Personal information
- Full name: Liam James Bekric
- Nickname: Bed-Quick
- Nationality: Australia
- Born: 7 January 2001 (age 25)

Sport
- Sport: Swimming
- Strokes: Breaststroke
- Classifications: S13, SB13, SM13
- Club: Norwood Swimming Club
- Coach: Shaun Curtis

= Liam Bekric =

Australian Paralympic swimmer

Liam Bekric (born 7 January 2001) is an Australian Paralympic swimmer with a vision impairment. Bekric represented Australia for the first time at the 2016 Rio Paralympics.

==Personal==
Bekric was born on 7 January 2001 in Adelaide, South Australia, to parents Dragan and Tracy, and is brother to Josh, Riley and Darcy. He was born with retinitis pigmentosa, a hereditary, degenerative eye condition that results in tunnel vision and can lead to blindness. It was detected when he was six years old. Bekric's great-uncle and father have the same condition. In 2016 he was a student at Underdale High School in Adelaide. He was an ambassador for Variety and the Royal Society for the Blind – Dark to Light walk. After swimming, he would like to be a schoolteacher.

==Swimming==
Bekric competes in the S13 classification for swimmers with vision impairment. He started swimming lessons at three years old. He is a member of the Norwood Swimming Club. He began swimming competitively in 2011 and made his breakthrough in 2014. In 2013, Bekric slipped while playing soccer and fractured his wrist. The injury kept him out of the pool for a month before he got a waterproof cast and continued training. He competed at the Australian Swimming Championships for the first time in 2014. In November 2014, he won a bronze medal in the multi-class 50m breaststroke at the Australian Short Course Championships.
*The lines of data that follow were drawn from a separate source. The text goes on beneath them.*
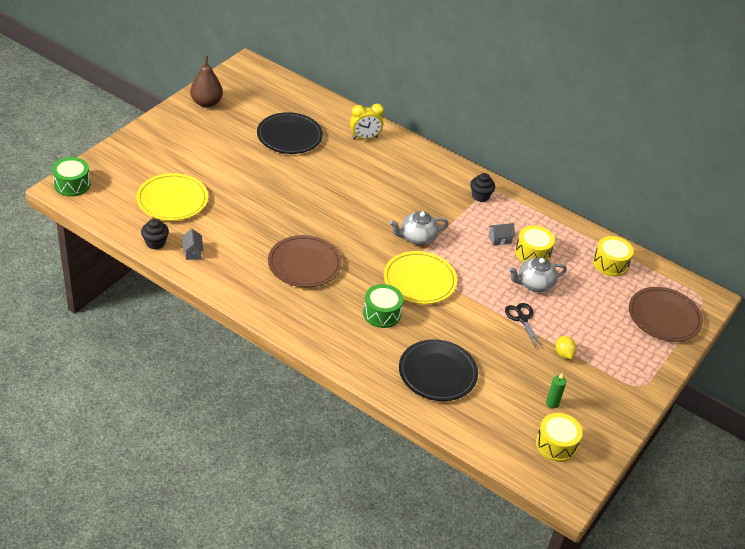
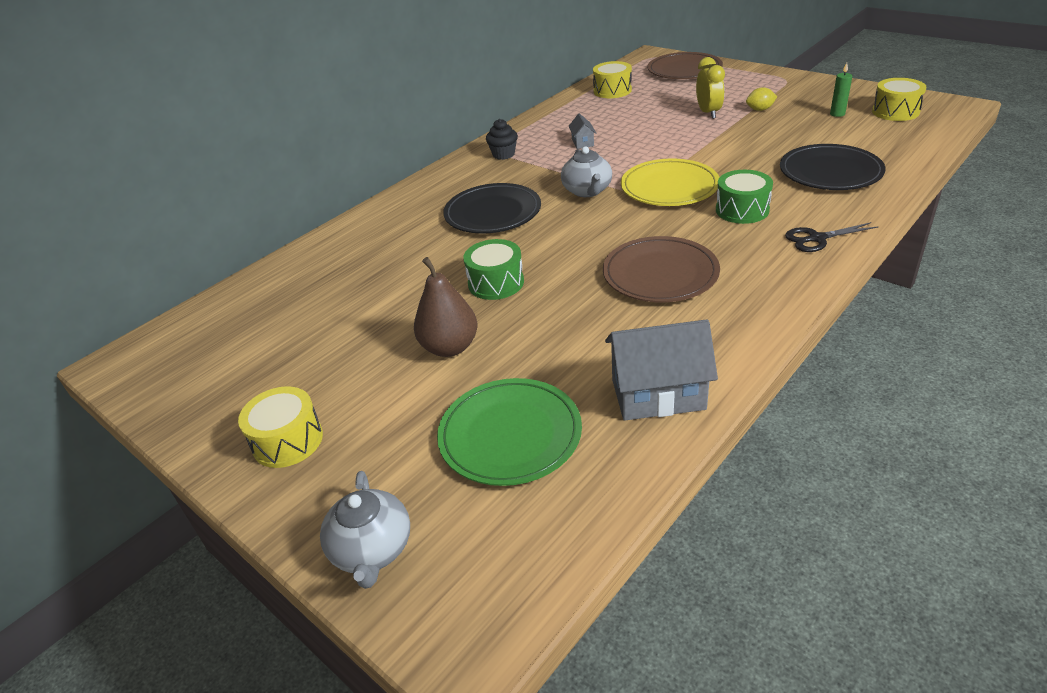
camera: 75 degrees left, 5 degrees down
(72, 184) = (450, 626): green drum -> green drum (496, 283)
(155, 243) = (641, 448): black cupcake -> none
(172, 200) = (510, 435): yellow plate -> green plate
(192, 252) = (658, 394): grey house -> grey house, size x2.10
(206, 103) = (212, 411): brown pear -> brown pear (450, 347)
(289, 136) = (345, 304): black plate -> black plate (493, 213)
(365, 138) = (368, 236): yellow clock -> yellow clock (708, 113)
(522, 319) = (714, 129): black scissors -> black scissors (817, 238)
(532, 253) = (603, 125): yellow drum -> yellow drum (288, 441)
(534, 284) = (655, 124): grey teapot -> grey teapot (372, 550)

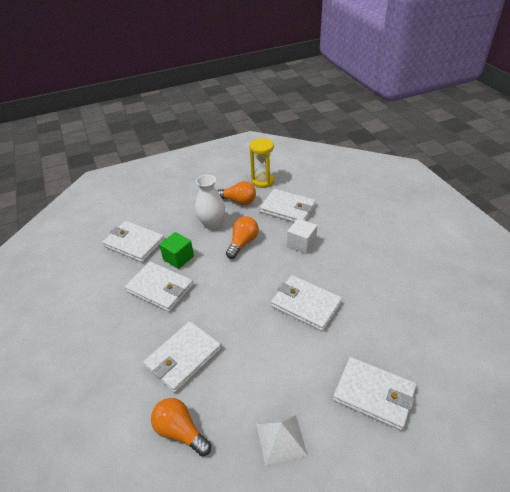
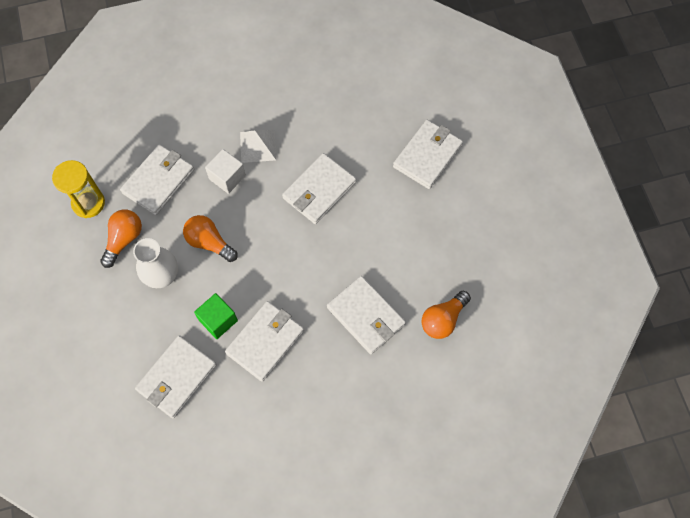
camera: 85 degrees left, 25 degrees up
(281, 439) = (458, 237): white pyramid -> white pyramid (258, 146)

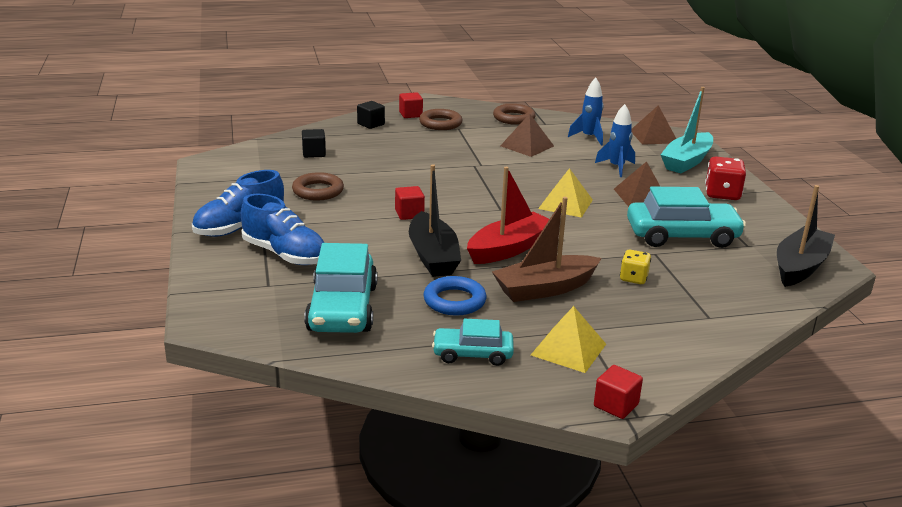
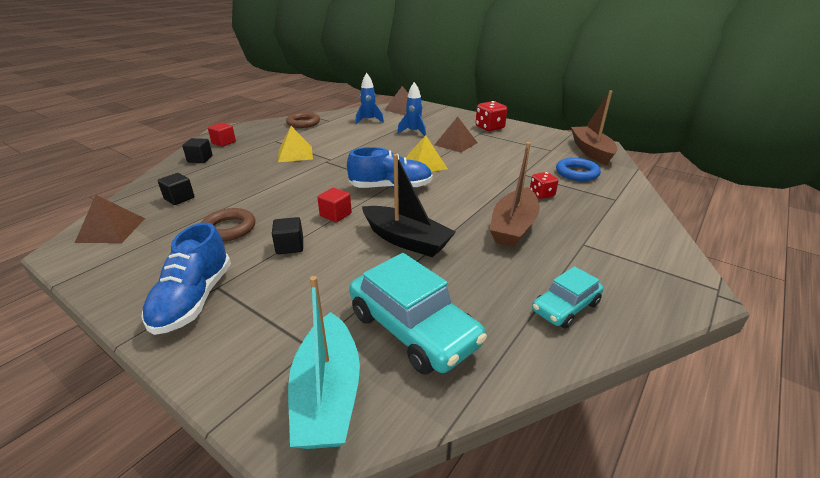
camera: 40 degrees left, 5 degrees up
(285, 254) = (281, 304): blue shoe -> blue shoe (391, 187)
(341, 222) = (290, 246): none -> black cube
(440, 123) = (257, 142): brown ring -> none
(454, 301) = (479, 269): blue ring -> blue ring (577, 173)
(509, 249) = (444, 209): red boat -> none
(527, 146) = (340, 137): brown pyramid -> brown pyramid (111, 230)
(568, 349) = (603, 264): yellow pyramid -> yellow pyramid (295, 154)
(616, 405) = (697, 289): red cube -> none
(633, 278) = (541, 194): yellow dice -> red dice
(682, 236) = (515, 158): turquoise car -> none
(686, 161) = (442, 117): turquoise boat -> turquoise boat (327, 394)
(800, 267) = (591, 151): black boat -> brown boat

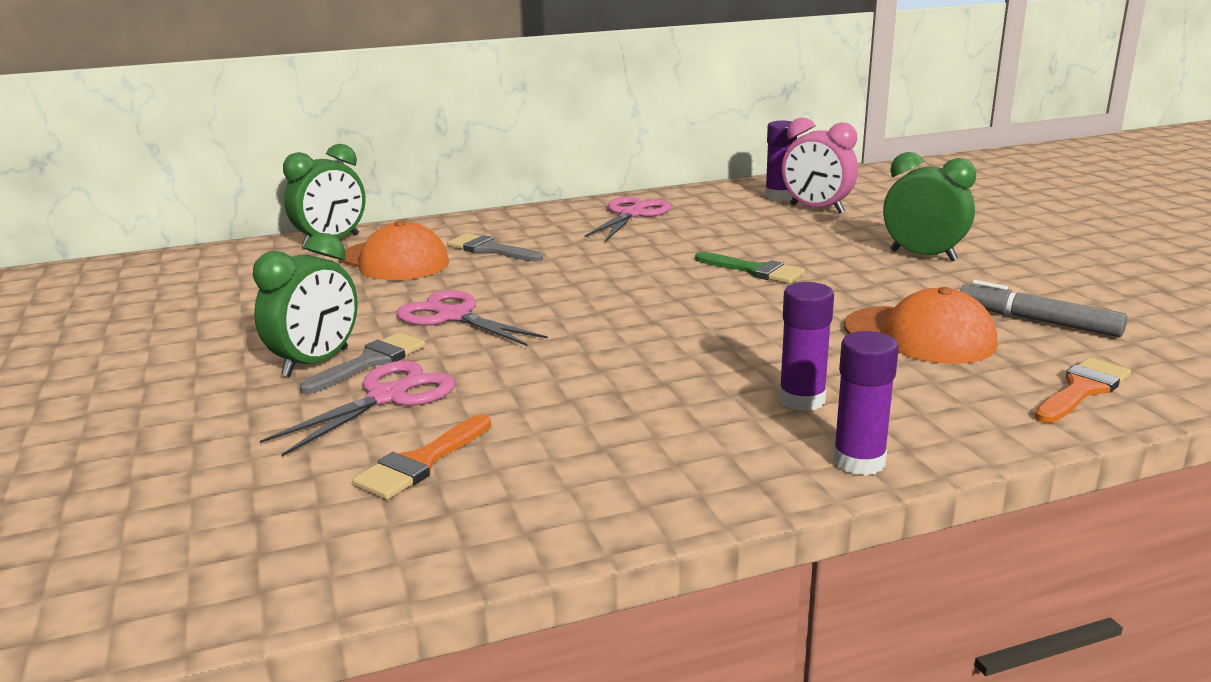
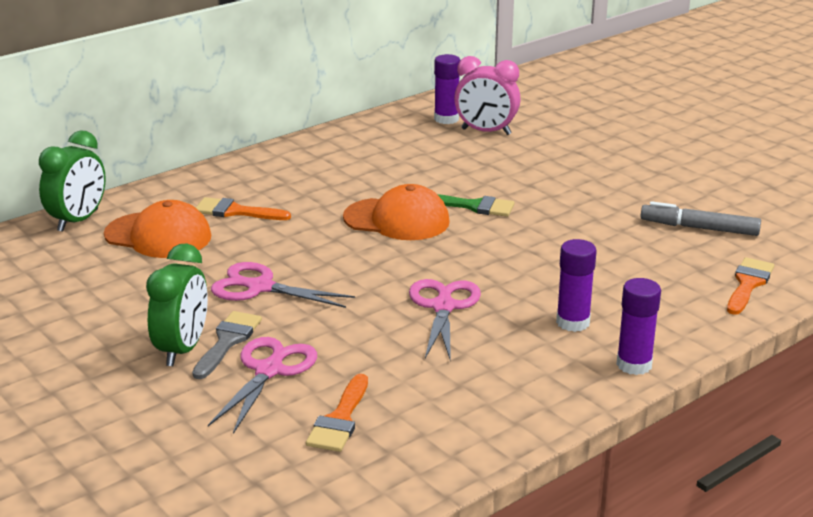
camera: 20 degrees left, 5 degrees up
(490, 249) = (236, 211): grey brush -> orange brush
(632, 214) = (333, 155): pink scissors -> pink scissors (443, 306)
(919, 336) = (625, 253): orange cap -> orange cap (397, 220)
(923, 256) = (593, 174): green clock -> none

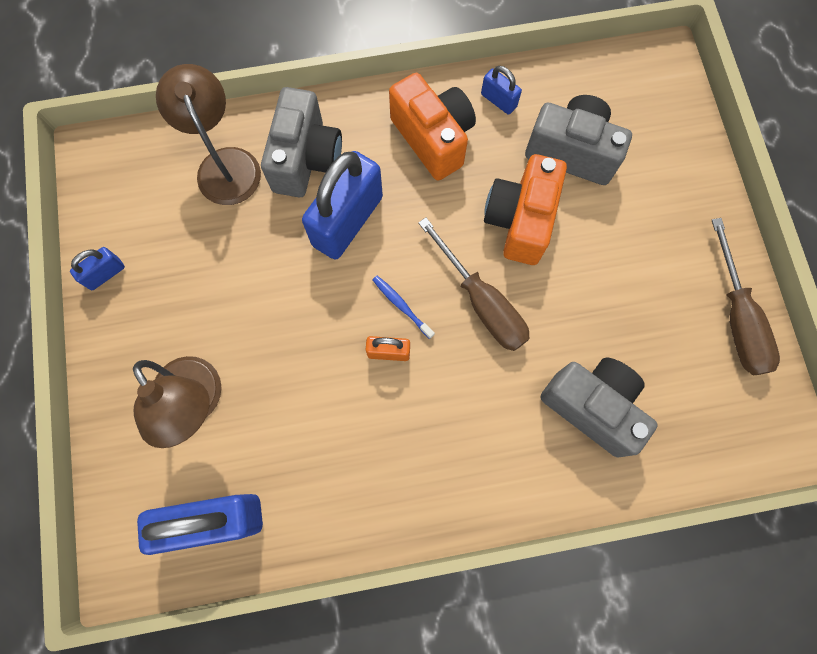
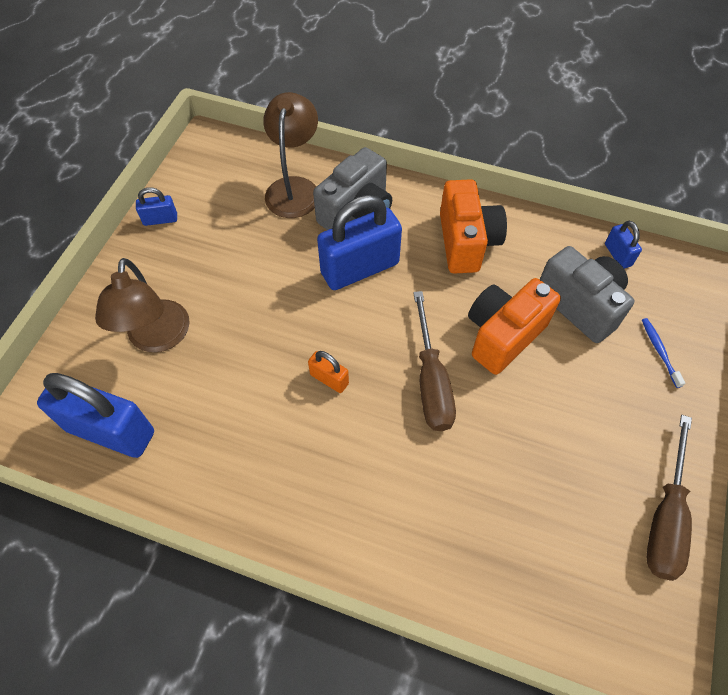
camera: 30 degrees right, 15 degrees down
(401, 306) = (362, 350): blue toothbrush -> blue toothbrush (659, 351)
(498, 100) = (538, 239): blue padlock -> blue padlock (617, 255)
(592, 406) = (479, 518): grey camera -> none

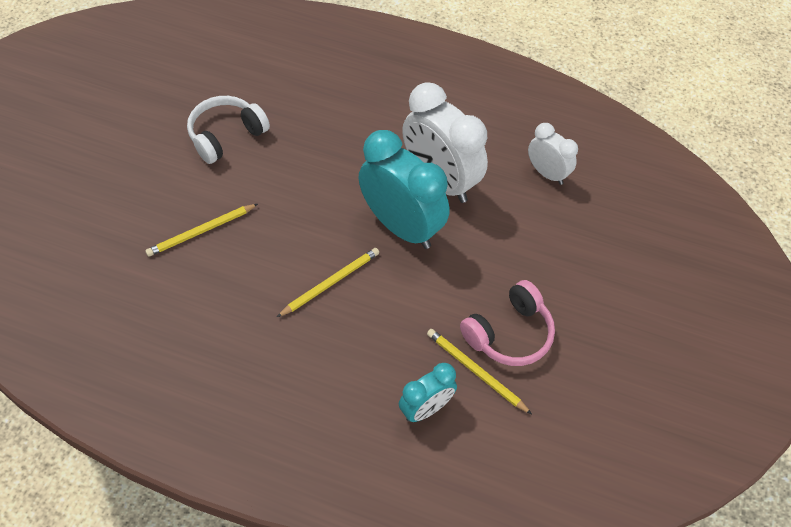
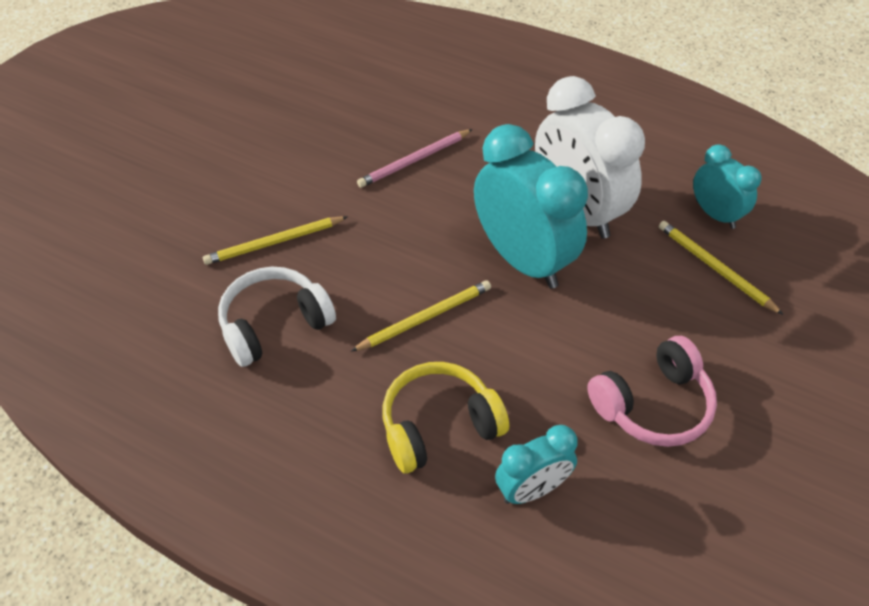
camera: 10 degrees right, 5 degrees down
(226, 136) = (322, 139): white headphones -> white headphones (274, 324)
(305, 148) = (414, 161): none -> pink pencil
(352, 368) = (439, 425): none -> yellow headphones
(475, 371) = (603, 448): yellow pencil -> yellow pencil (715, 268)
(547, 173) = (715, 214): white clock -> turquoise clock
Bekric was just 13 years old, the youngest competitor at the event, and he was racing competitors 10 years his senior. He was just 0.1 of a second off getting silver.

At the 2015 Australian Swimming Championships, he made the final in the Men's 50m breaststrokes finishing fifth and the Men's 50m butterfly finishing seventh. Bekric won gold at the 2015 Australian Age Championships, in the 50m freestyle and breaststroke – defending both his titles from 2014. He also took silver in the Men's 50m and 100m butterfly, bronze in the Men's 200m individual medley. He represented Australia for the first time at the 2015 Japanese National Championships and won gold medals in the Men's 50 & 100m breaststroke and Men's 50m freestyle.

As of 2016, he is a South Australian Sports Institute scholarship holder.

At the 2016 Rio Paralympic Games, Bekric finished fourth in the final of Men's 100m Breaststroke SB13, but did not progress to the finals in the Men's 400m Freestyle S13, Men's 100m Backstroke S13 or Men's 200m Individual Medley SM13.

In 2017, he was inducted into Swimming South Australia Hall of Fame.